When a = 5 is 4 * 1-5 = - 1 < 0,
When 8 ≤ a < 12, it is rare for a = 5 to have integer solution 1
When a = 8,4x-8
Quadratic equation of one variable-
If C (C is not equal to 0) is the root of the quadratic equation x & # 178; + BX + C = 0, then the value of C + B is ()
A.1 B.-1 C.2 D.-2
Because C is the root of the equation x & # 178; + BX + C = 0,
Then, C & # 178; + BC + C = 0
And because C ≠ 0, both sides of the above formula divide by C,
C + B + 1 = 0
There is C + B = - 1
Therefore, this question is B. - 1
If C (C is not equal to 0) is the root of the quadratic equation x & # 178; + BX + C = 0 with respect to X
Let the other root be x2
cx2=c
x2=1
Substituting into the original equation
1+b+c=0
b+c=-1
Because C is the root of the quadratic equation x & # 178; + BX + C = 0 with respect to x, we substitute C into the equation c & # 178; + BC + C = 0
Because C is not equal to 0 and C is reduced, C + B + 1 = 0, that is, C + B = - 1
Choose B
C is the root of the equation x & # 178; + BX + C = 0, then:
c²＋bc＋c=0
Because C is not equal to 0, then:
c＋b＋1=0
b＋c=－1
Select [b]
Given that the real number x is less than or equal to y, less than or equal to Z, and satisfies the following conditions: 3Y + 2Z = 3 + X, 3Y + Z = 4-3x, (1) find the value range of X; (2) find the maximum and minimum value of X + y + Z
3Y+2Z=3+X.(1)
3Y+Z=4-3X.(2)
(1)-(2):z=4x-1
2*(2)-(1):3y=5-7x
X ≤ y --- > 3x ≤ 5-7x, 10x ≤ 5, X ≤ 1 / 2
Y ≤ Z --- > 5-7x ≤ 3 (4x-1), 19x ≥ 8, X ≥ 8 / 19
The value range of X is 8 / 19 ≤ x ≤ 1 / 2
2)
x+y+z=x+(5-7x)/3+4x-1=(8x+2)/3
When x = 1 / 2, the maximum value = (4 + 2) / 3 = 2
When x = 8 / 19, the minimum value = (8 * 8 / 19 + 2) / 3 = 34 / 19
(1) Formula: 3Y + 2Z = 3 + X
(2) Formula: 3Y + Z = 4-3x
(1) Formula - (2): z = 4x-1
Let x = 1 / 3
(1) Formula - 2 * (2) after formula y = 5 / 3-7 / 3x
Put x
If x + 2 is a factor of polynomial X3 + x2 + ax + B and 2A2 + 3AB + B2 ≠ 0, then the value of fraction AB2 − 4A3 + B3 − 4a2b2a2 + 3AB + B2 is______ .
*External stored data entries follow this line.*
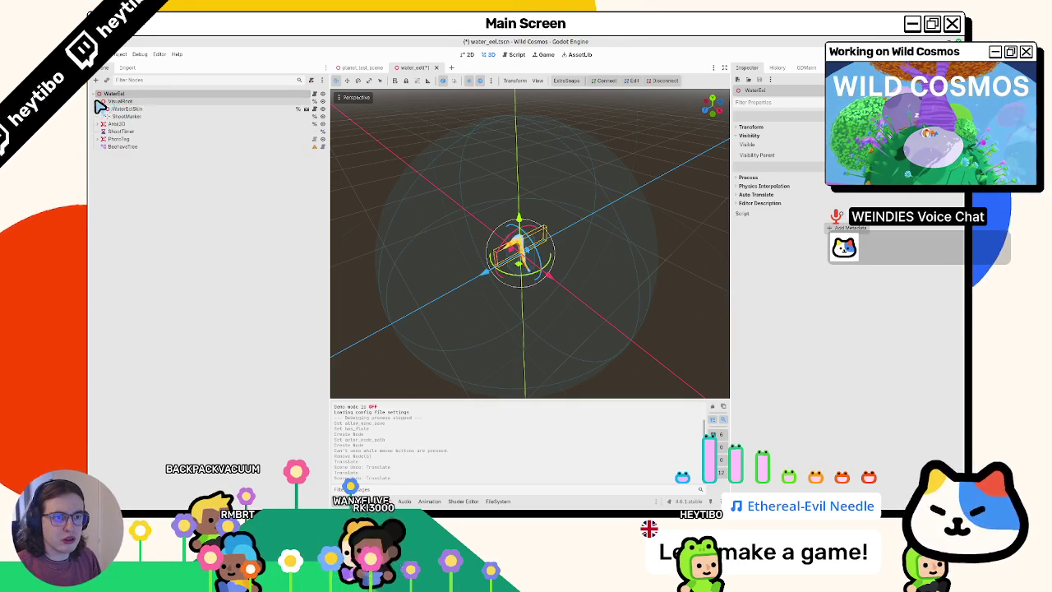
left_click(99, 101)
left_click(99, 109)
left_click(100, 116)
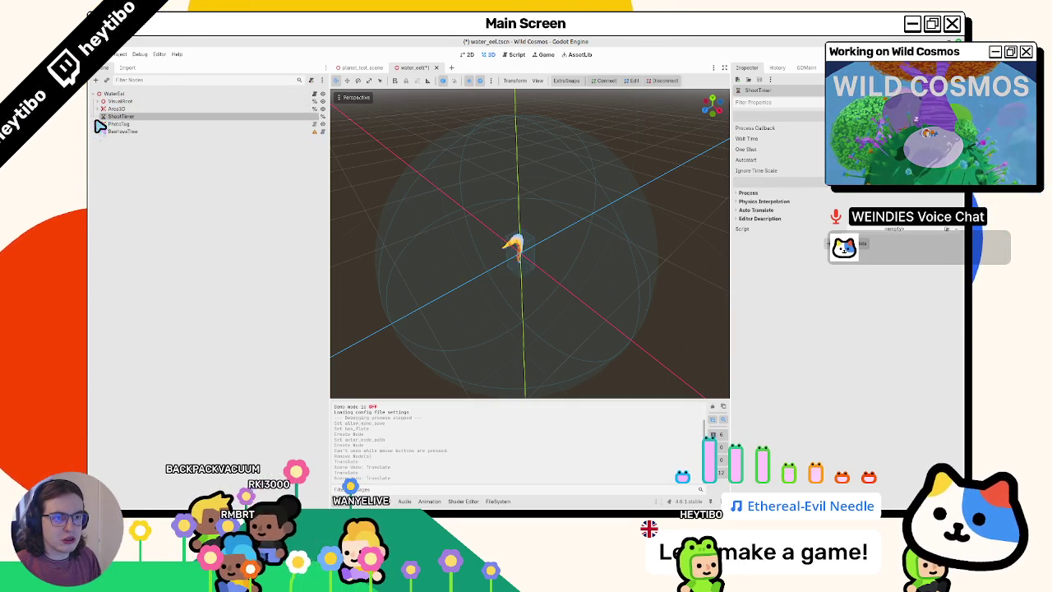
left_click(99, 123)
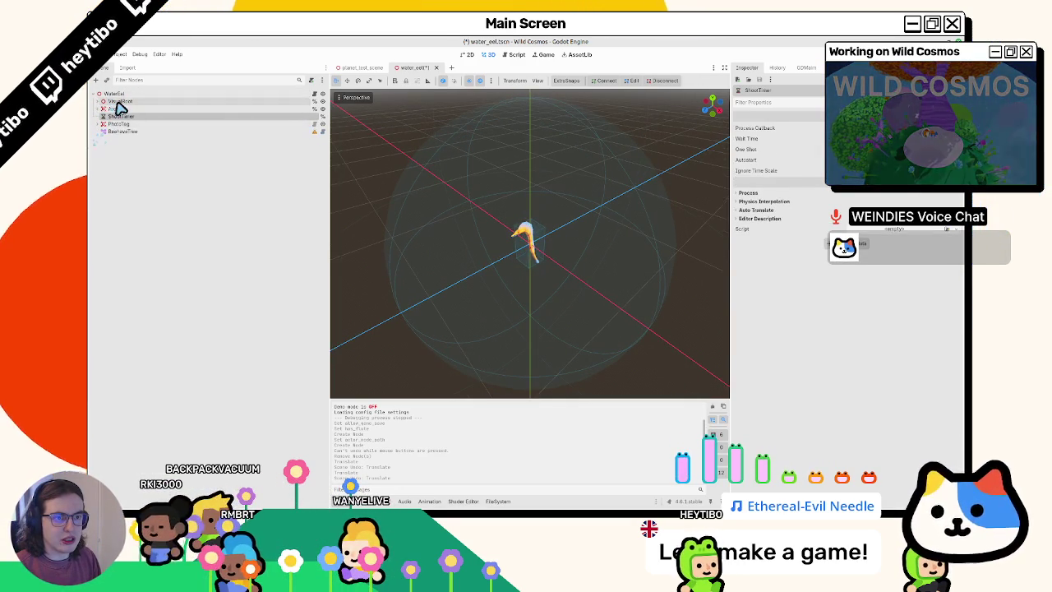
Collapse PhotoTag, select BeehaveTree and switch over to the Blender whiteboard
left_click(124, 103)
left_click(211, 132)
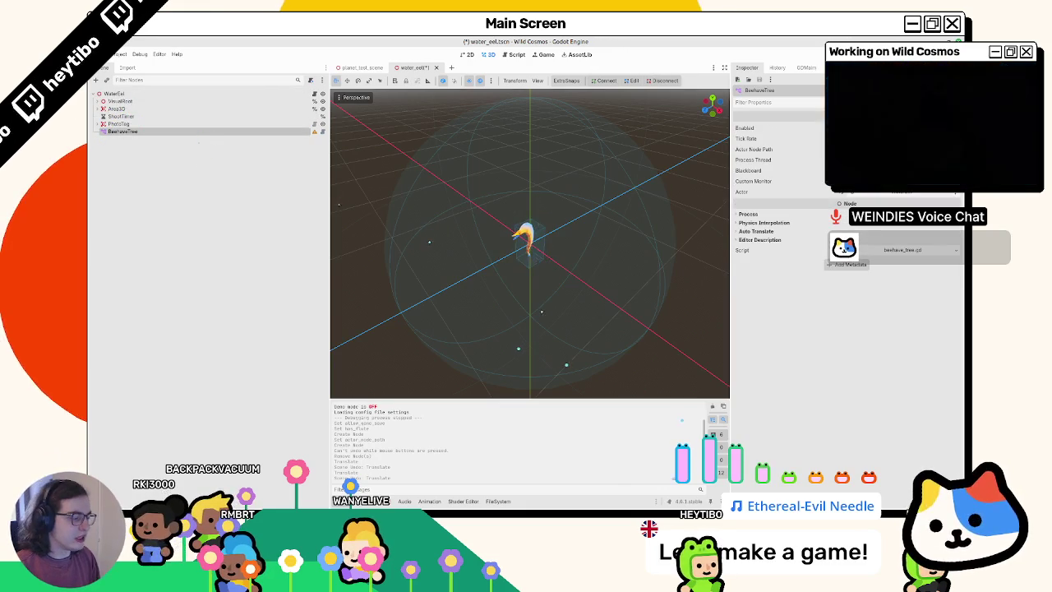
key("alt+Tab")
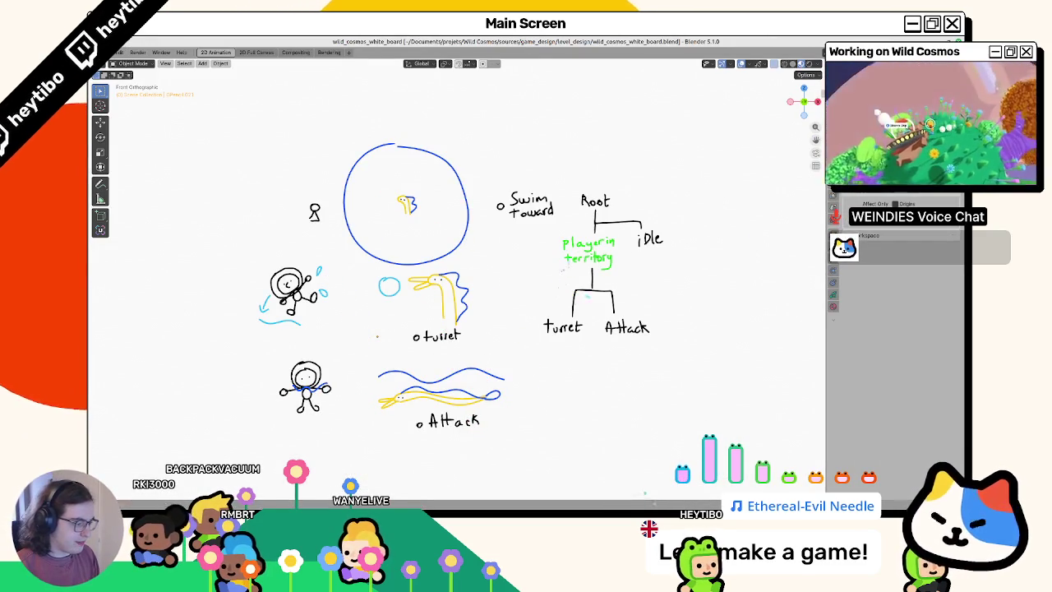
Return to Godot, open planet_test_scene and run the project with F5
key("alt+Tab")
left_click(355, 68)
mouse_move(492, 205)
left_mouse_down()
mouse_move(512, 291)
mouse_move(386, 228)
mouse_move(348, 186)
mouse_move(386, 250)
mouse_move(425, 238)
left_mouse_up()
key("F5")
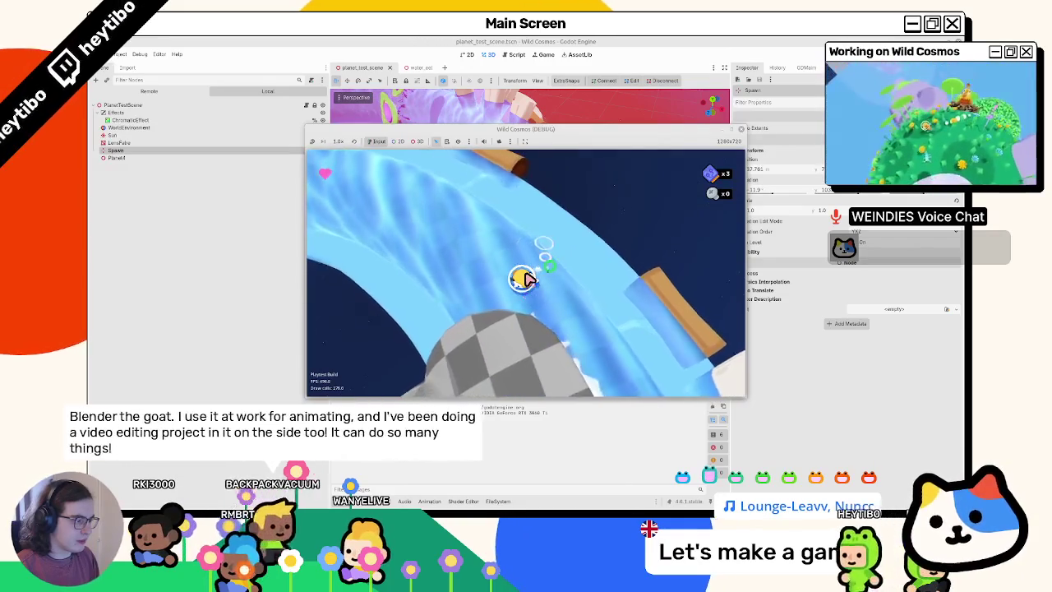
Stop the running game, switch to the water_eel scene and expand PhotoTag
key("F8")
∵ x + 2 is a factor of the polynomial X3 + x2 + ax + B. when x = - 2, the polynomial is equal to 0, and the solution is b-2a = 4. The original formula = (a + b) (B2 − 4a2) (2a + b) (a + b) = (B − 2a) (B + 2a) 2A + B = b-2a = 4
Known inequality 4x-a about X
4x-a
② It's better to say why
I know that ax 2 + BX + C = 0 can also be written as x 2 + (x1 + x2) x + x1x2 = 0
x1+x2=-b/a x1x2=c/a...
So don't worry about it
Given 2x ② - 19x + M = 0, one of which is 1, find the other and the value of M
Given that x (2) - 2x-1 = 0, a quadratic equation with one variable is obtained by using the relationship between the root and the coefficient so that the root is the square of the root of the original equation
1. X is another root
2x ② - 19x + M = 0, one of which is 1
1+x=19/2
x=17/2
1*x=m/2
Then M = 17
2.x②-2x-1=0
x1+x2=2
x1x2=-1
The root of the equation is X1 ^ 2, X2 ^ 2
x1^2+x2^2=(x1+x2)^2-2x1x2=4+2=6
x1^2*x2^2=(x1x2)^2=1
So the quadratic equation of one variable is x ^ 2-6x + 1 = 0
(1)
Substituting x = 1 into the original equation, we get m = 17
Substituting M = 17 into the solution, we get X1 = 1, X2 = 17 / 2
(2) I don't understand. Are two roots the square of their two roots?